The mysterious case of the random leakage current

I suspect something to do with the strong magnet (I wouldn't have suspected it, except that it must be an interesting answer or you wouldn't have posed the question). Perhaps having the magnetic field induces a current in a loop somewhere. Was the leakage higher when there was more area between the wires connecting to the battery? Or it could be a current in some other loop.


Here is the summary of my investigations and my findings on the mysterious case of the random leakage current.


When I began dismantling the units, I also got curious and wanted to research a rational cause for that odd behavior. I had no luck until I almost inadvertently moved the magnet near a powered-up PCB. The ammeter jumped to about 2mA and stabilized at a slightly lower value.

At first I thought it was just a mechanical effect due to my handling of the PCB, but after repeated tests I verified that there was a clear correlation between moving the magnet near the PCB and having that sort of "latch-up".

It wasn't sure-fire, though, because it depended in an unclear way on the magnet orientation and the direction of the movement and also on the speed with which I moved the magnet.

I couldn't assess the real mechanism, but the cause was clear. The interaction of the PCB (and most probably the driver chip) with the moving magnet.

I also verified that the latch-up could happen when moving an assembled unit near a massive ferromagnetic body, such as when attaching the unit to a fridge. But the phenomenon in this case was less repeatable and more erratic.

The options that came to my mind were obviously two:

  • induced current generated by the variation of magnetic flux linked with some loop
  • Hall effect disturbing the normal behavior of some semiconductor components inside the driver chip

I cannot say for sure which is the real culprit between those two. I leave the final decision to the experts on EE.SE who are more knowledgeable than I am on such topics.

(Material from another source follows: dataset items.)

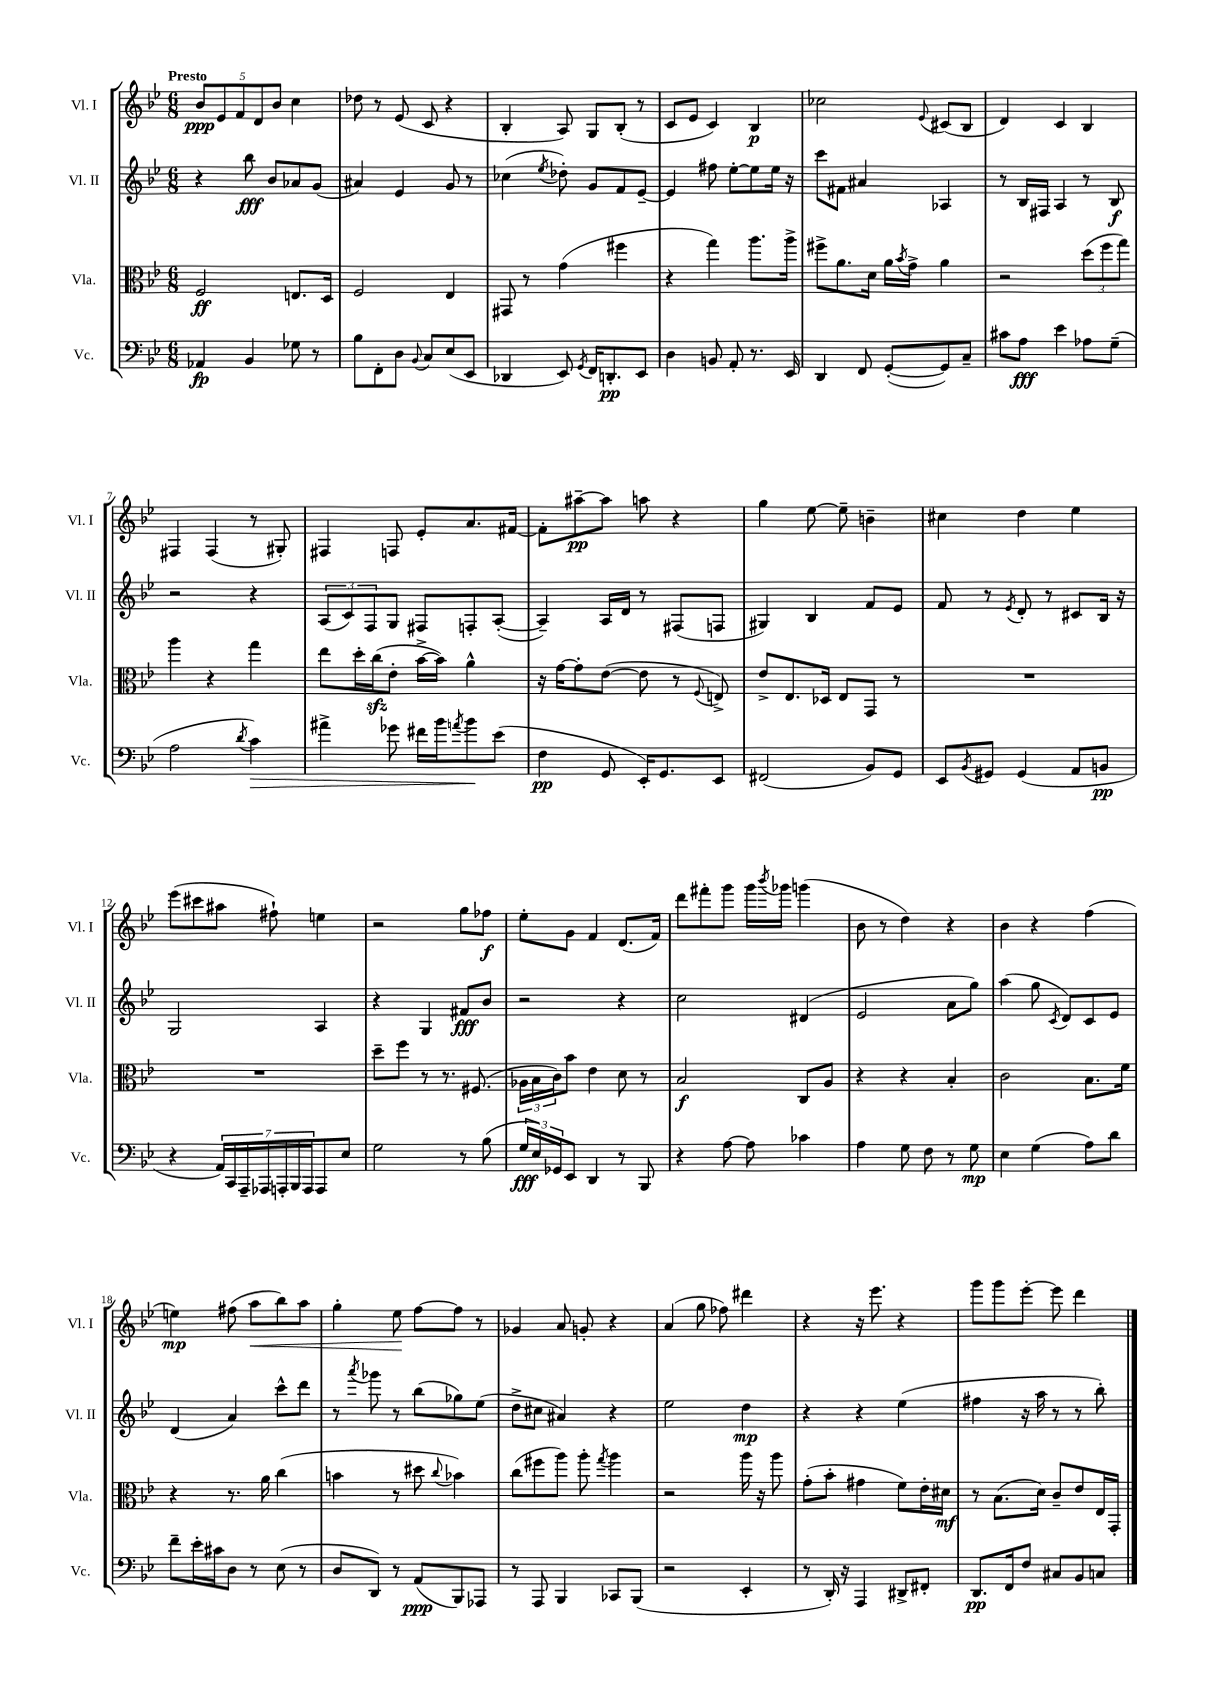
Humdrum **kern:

**kern	**dynam	**kern	**dynam	**kern	**dynam	**kern	**dynam
*part4	*part4	*part3	*part3	*part2	*part2	*part1	*part1
*staff4	*staff4	*staff3	*staff3	*staff2	*staff2	*staff1	*staff1
*I"Vc.	*	*I"Vla.	*	*I"Vl. II	*	*I"Vl. I	*
*I'Vc.	*	*I'Vla.	*	*I'Vl. II	*	*I'Vl. I	*
*clefF4	*	*clefC3	*	*clefG2	*	*clefG2	*
*k[b-e-]	*	*k[b-e-]	*	*k[b-e-]	*	*k[b-e-]	*
*M6/8	*	*M6/8	*	*M6/8	*	*M6/8	*
=1	=1	=1	=1	=1	=1	=1	=1
!	!	!	!	!	!	!LO:TX:a:B:t=Presto	!
4AA-X/	fp	2F/	ff	4r	.	10b-/L	ppp
.	.	.	.	.	.	10e-/	.
.	.	.	.	.	.	10f/	.
4BB-/	.	.	.	8bb-\	fff	.	.
.	.	.	.	.	.	10d/	.
.	.	.	.	8b-/L	.	.	.
.	.	.	.	.	.	10b-/J	.
8G-X\	.	8.En/L	.	8a-X/	.	4cc\	.
8r	.	.	.	(8g/J	.	.	.
.	.	16D/Jk	.	.	.	.	.
=2	=2	=2	=2	=2	=2	=2	=2
8B-\L	.	2F/	.	4a#X/)	.	8dd-X\	.
8FF'\	.	.	.	.	.	8r	.
8D\J	.	.	.	4e-/	.	(8e-/	.
8qqBB-/	.	.	.	.	.	.	.
8C/L	.	.	.	.	.	8c/	.
(8E-/	.	4E-/	.	8g/	.	4r	.
8EE-/J	.	.	.	8r	.	.	.
=3	=3	=3	=3	=3	=3	=3	=3
4DD-X/	.	8GG#X/	.	(4cc-X\	.	4B-'/	.
.	.	8r	.	.	.	.	.
.	.	.	.	8qee-/	.	.	.
8EE-/)	.	(4g\	.	8dd-X'\)	.	8A/)	.
8qGG/	.	.	.	.	.	.	.
16FF/KL	.	.	.	8g/L	.	8G/L	.
8.DDn'/	pp	.	.	.	.	.	.
.	.	4ff#X\	.	8f/	.	(8B-'/J	.
8EE-/J	.	.	.	[8e-~/J	.	8r	.
=4	=4	=4	=4	=4	=4	=4	=4
4D\	.	4r	.	4e-/]	.	8c/L	.
.	.	.	.	.	.	8e-/J	.
8BBn/	.	4gg\)	.	8ff#X\	.	4c/)	.
8AA'/	.	.	.	[8ee-'\L	.	.	.
8.r	.	8.aa\L	.	8ee-\]	.	4B-/	p
.	.	.	.	16ee-\Jk	.	.	.
16EE-/	.	16aa^\Jk	.	16r	.	.	.
=5	=5	=5	=5	=5	=5	=5	=5
4DD/	.	8ff#X^\L	.	8ccc\L	.	2cc-X\	.
.	.	8.a\	.	8f#X\J	.	.	.
8FF/	.	.	.	4a#X/	.	.	.
.	.	16d\Jk	.	.	.	.	.
([8GG'/L	.	16a\LL	.	.	.	.	.
.	.	8qb-/	.	.	.	.	.
.	.	16g^\JJ	.	.	.	.	.
.	.	.	.	.	.	8qqe-/	.
8GG/])	.	4a\	.	4A-X/	.	(8c#X/L	.
8C~/J	.	.	.	.	.	8B-/J	.
=6	=6	=6	=6	=6	=6	=6	=6
8c#X\L	.	2r	.	8r	.	4d/)	.
8A\J	fff	.	.	16B-/LL	.	.	.
.	.	.	.	16F#X/JJ	.	.	.
4e-\	.	.	.	4A/	.	4c/	.
8A-X\L	.	(12dd\L	.	8r	.	4B-/	.
.	.	12ff\	.	.	.	.	.
(8G~\J	.	.	.	8B-/	f	.	.
.	.	12gg\J)	.	.	.	.	.
!!LO:LB:g=z
=7	=7	=7	=7	=7	=7	=7	=7
2A\	.	4aa\	.	2r	.	4F#X/	.
.	.	4r	.	.	.	(4F#/	.
8qd/	.	.	.	.	.	.	.
!	!LO:HP:b	!	!	!	!	!	!
4c\)	>	4gg\	.	4r	.	8r	.
.	.	.	.	.	.	8G#X'/)	.
=8	=8	=8	=8	=8	=8	=8	=8
4a#X^\	.	8ee-\L	.	(12A/L	.	4F#X/	.
.	.	.	.	12c/)	.	.	.
.	.	16dd'\L	.	.	.	.	.
.	.	.	.	12F/	.	.	.
.	.	(16cczz\J	.	.	.	.	.
8g-X\	.	8e-'\J	.	8G/J	.	8Fn/	.
16f#X\LL	.	[16b-^\LL	.	8F#X/L	.	8e-'/L	.
16b-\J	.	16b-\JJ])	.	.	.	.	.
8qan/	.	.	.	.	.	.	.
8b-\	.	4a^^\	.	8Fn'/	.	8.a/	.
(8e-\J	]	.	.	([8A'/J	.	.	.
.	.	.	.	.	.	[16f#X/Jk	.
=9	=9	=9	=9	=9	=9	=9	=9
4F\	pp	16r	.	4A~/])	.	8f#'\L]	.
.	.	[16g\KL	.	.	.	.	.
.	.	8g'\]	.	.	.	[8aa#X~\	pp
8GG/	.	([8e-\J	.	16A/LL	.	8aa#\J]	.
.	.	.	.	16d/JJ	.	.	.
16EE-'/KL)	.	8e-\]	.	8r	.	8aan\	.
8.GG/	.	.	.	.	.	.	.
.	.	8r	.	(8F#X/L	.	4r	.
.	.	8qqF/	.	.	.	.	.
8EE-/J	.	8En^/)	.	8Fn/J	.	.	.
=10	=10	=10	=10	=10	=10	=10	=10
(2FF#X/	.	8e-^/L	.	4G#X/)	.	4gg\	.
.	.	8.E-/	.	.	.	.	.
.	.	.	.	4B-/	.	[8ee-\	.
.	.	16D-X/Jk	.	.	.	.	.
.	.	8E-/L	.	.	.	8ee-~\]	.
8BB-/L)	.	8GG/J	.	8f/L	.	4bn~\	.
8GG/J	.	8r	.	8e-/J	.	.	.
=11	=11	=11	=11	=11	=11	=11	=11
8EE-/L	.	2.r	.	8f/	.	4cc#X\	.
8qBB-/	.	.	.	.	.	.	.
8GG#X/J	.	.	.	8r	.	.	.
.	.	.	.	8qe-/	.	.	.
(4GG#/	.	.	.	8d'/	.	4dd\	.
.	.	.	.	8r	.	.	.
8AA/L	.	.	.	8c#X/L	.	4ee-\	.
8BBn/J	pp	.	.	16B-/Jk	.	.	.
.	.	.	.	16r	.	.	.
!!LO:LB:g=z
=12	=12	=12	=12	=12	=12	=12	=12
4r	.	2.r	.	2G/	.	(8eee-\L	.
.	.	.	.	.	.	8ccc#X\	.
28AA/LL)	.	.	.	.	.	8aa#X\J	.
28CC/	.	.	.	.	.	.	.
28AAA~/	.	.	.	.	.	.	.
28AAA-X/	.	.	.	.	.	.	.
.	.	.	.	.	.	8ff#X`\)	.
28AAAn'/	.	.	.	.	.	.	.
28BBB-/	.	.	.	.	.	.	.
28AAA/J	.	.	.	.	.	.	.
8AAA/	.	.	.	4A/	.	4een\	.
8E-/J	.	.	.	.	.	.	.
=13	=13	=13	=13	=13	=13	=13	=13
2G\	.	8dd~\L	.	4r	.	2r	.
.	.	8ff\J	.	.	.	.	.
.	.	8r	.	4G/	.	.	.
.	.	8.r	.	.	.	.	.
8r	.	.	.	8f#X/L	fff	8gg\L	.
.	.	(8.F#X/	.	.	.	.	.
(8B-\	.	.	.	8b-/J	.	8ff-X\J	f
=14	=14	=14	=14	=14	=14	=14	=14
24G/LL	fff	24A-X\LL	.	2r	.	8ee-'\L	.
24E-/)	.	24B-\	.	.	.	.	.
24GG-X/J	.	24c\J)	.	.	.	.	.
8EE-/J	.	8b-\J	.	.	.	8g\J	.
4DD/	.	4e-\	.	.	.	4f/	.
8r	.	8d\	.	4r	.	(8.d/L	.
8BBB-/	.	8r	.	.	.	.	.
.	.	.	.	.	.	16f/Jk)	.
=15	=15	=15	=15	=15	=15	=15	=15
4r	.	2B-/	f	2cc\	.	8ddd\L	.
.	.	.	.	.	.	8fff#X'\	.
[8A\	.	.	.	.	.	8ggg\J	.
8A\]	.	.	.	.	.	16ggg\LL	.
.	.	.	.	.	.	8qbbb-/	.
.	.	.	.	.	.	16ggg-X\JJ	.
4c-X\	.	8C/L	.	(4d#X/	.	(4gggn\	.
.	.	8A/J	.	.	.	.	.
=16	=16	=16	=16	=16	=16	=16	=16
4A\	.	4r	.	2e-/	.	8b-\	.
.	.	.	.	.	.	8r	.
8G\	.	4r	.	.	.	4dd\)	.
8F\	.	.	.	.	.	.	.
8r	.	4B-'/	.	8a\L	.	4r	.
8G\	mp	.	.	8gg\J)	.	.	.
=17	=17	=17	=17	=17	=17	=17	=17
4E-\	.	2c\	.	(4aa\	.	4b-\	.
(4G\	.	.	.	8gg\	.	4r	.
.	.	.	.	8qc/	.	.	.
.	.	.	.	8d/L)	.	.	.
8A\L)	.	8.B-\L	.	8c/	.	(4ff\	.
8d\J	.	.	.	8e-/J	.	.	.
.	.	16f\Jk	.	.	.	.	.
!!LO:LB:g=z
=18	=18	=18	=18	=18	=18	=18	=18
8f~\L	.	4r	.	(4d/	.	4een\)	mp
16e-'\L	.	.	.	.	.	.	.
16c#X\J	.	.	.	.	.	.	.
8D\J	.	8.r	.	4a/)	.	(8ff#X\	.
!	!	!	!	!	!	!	!LO:HP:b
8r	.	.	.	.	.	8aa\L	<
.	.	16a\	.	.	.	.	.
(8E-\	.	(4cc\	.	8ccc^^\L	.	8bb-\)	.
8r	.	.	.	8ddd\J	.	8aa\J	.
=19	=19	=19	=19	=19	=19	=19	=19
8D/L	.	4bn\	.	8r	.	4gg'\	.
.	.	.	.	8qaaa/	.	.	.
8DD/J)	.	.	.	8ggg-X\	.	.	.
8r	.	8r	.	8r	.	8ee-\	.
(8AA/L	ppp	8dd#X\	.	(8bb-\L	.	[8ff\L	[
.	.	8qqcc/	.	.	.	.	.
8BBB-/)	.	4b-X\)	.	8gg-X\)	.	8ff\J]	.
8AAA-X/J	.	.	.	(8ee-\J	.	8r	.
=20	=20	=20	=20	=20	=20	=20	=20
8r	.	(8cc\L	.	8dd^\L	.	4g-X/	.
8AAA/	.	8ff#X\	.	8cc#X\J	.	.	.
4BBB-/	.	8aa\J)	.	4a#X/)	.	8a/	.
.	.	8aa'\	.	.	.	8gn'/	.
.	.	8qgg/	.	.	.	.	.
8CC-X/L	.	4aa\	.	4r	.	4r	.
(8BBB-/J	.	.	.	.	.	.	.
=21	=21	=21	=21	=21	=21	=21	=21
2r	.	2r	.	2ee-\	.	(4a/	.
.	.	.	.	.	.	8gg\	.
.	.	.	.	.	.	8ff-X\)	.
4EE-'/	.	16aa\	.	4dd\	mp	4ddd#X\	.
.	.	16r	.	.	.	.	.
.	.	8aa\	.	.	.	.	.
=22	=22	=22	=22	=22	=22	=22	=22
8r	.	(8g'\L	.	4r	.	4r	.
16DD'/)	.	8b-'\J	.	.	.	.	.
16r	.	.	.	.	.	.	.
4AAA/	.	4g#X\	.	4r	.	16r	.
.	.	.	.	.	.	8.eee-\	.
8DD#X^/L	.	8f\L)	.	(4ee-\	.	4r	.
8FF#X'/J	.	16e-'\L	.	.	.	.	.
.	.	16d#X\JJ	mf	.	.	.	.
=23	=23	=23	=23	=23	=23	=23	=23
8.DD/L	pp	8r	.	4ff#X\	.	8ggg\L	.
.	.	(8.B-\L	.	.	.	8ggg\	.
16FF/k	.	.	.	.	.	.	.
8F/J	.	.	.	16r	.	[8eee-'\J	.
.	.	16d\Jk)	.	16aa\	.	.	.
8C#X/L	.	8c~/L	.	8r	.	8eee-\]	.
8BB-/	.	8e-/	.	8r	.	4ddd\	.
8Cn/J	.	16E-/L	.	8bb-'\)	.	.	.
.	.	16GG'/JJ	.	.	.	.	.
==	==	==	==	==	==	==	==
*-	*-	*-	*-	*-	*-	*-	*-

I cannot be sure, but I suspect that whoever was in charge to test the prototype didn't perform proper testing when the magnet was in place. In fact the magnet wasn't built-in in the back cover of the units, but was provided as an add-on in the package. You had the option to stick it to the back cover since one side of the magnet was adhesive.


I hope you enjoyed this little mind-teaser, vaguely inspired to Sir Arthur Conan-Doyle's novels.


This kind of symptom smells of missing pulldown (or pullup, depending on topology) resistor on a FET gate. All is fine if the system powers up without the startup transient activating the FET. If that is successful, all is well. If not, the system latches into some wierd state that manages to draw some current.

I notice this is a single-sided board. That means thru-hole leads are only held by the solder meniscus on one side of the board, not inside the plated hole and on both sides like on a two layer board. After enough mechanical stress or thermal cycling, such solder joints can get flaky. This can be very hard to see, even with a jewler's loupe. I've personally seen such a board fail in seemingly random ways, and visual inspection didn't reveal the problem, even though I was looking for bad solder joints. Reflowing every joint and adding additional solder fixed the problem.

Another cause for such symptoms is that the button is pressed all the time. However, I'm figuring this isn't the case because then the lights wouldn't have worked in the first place. That kind of pushbutton has a positive click feel. The only way this problem could happen in your circumstance is if the button worked right for the first three clicks, then got stuck on with the click that turned the light off. It is unlikely that so many units would work fine for three clicks, then all get stuck on the forth, so I'm not thinking this is the problem.

I can think of scenarios where a badly designed circuit can latch into a unintended state with the power supply glitching and bouncing as the batteries are installed, possibly depending on whether the button was pressed or not at the time. However, all these scenarios would leave the unit obviously inoperative immediately. I'm assuming that you tested each unit thru at least one cycle of ON-OFF before declaring it ready and sticking it on a wall or whatever.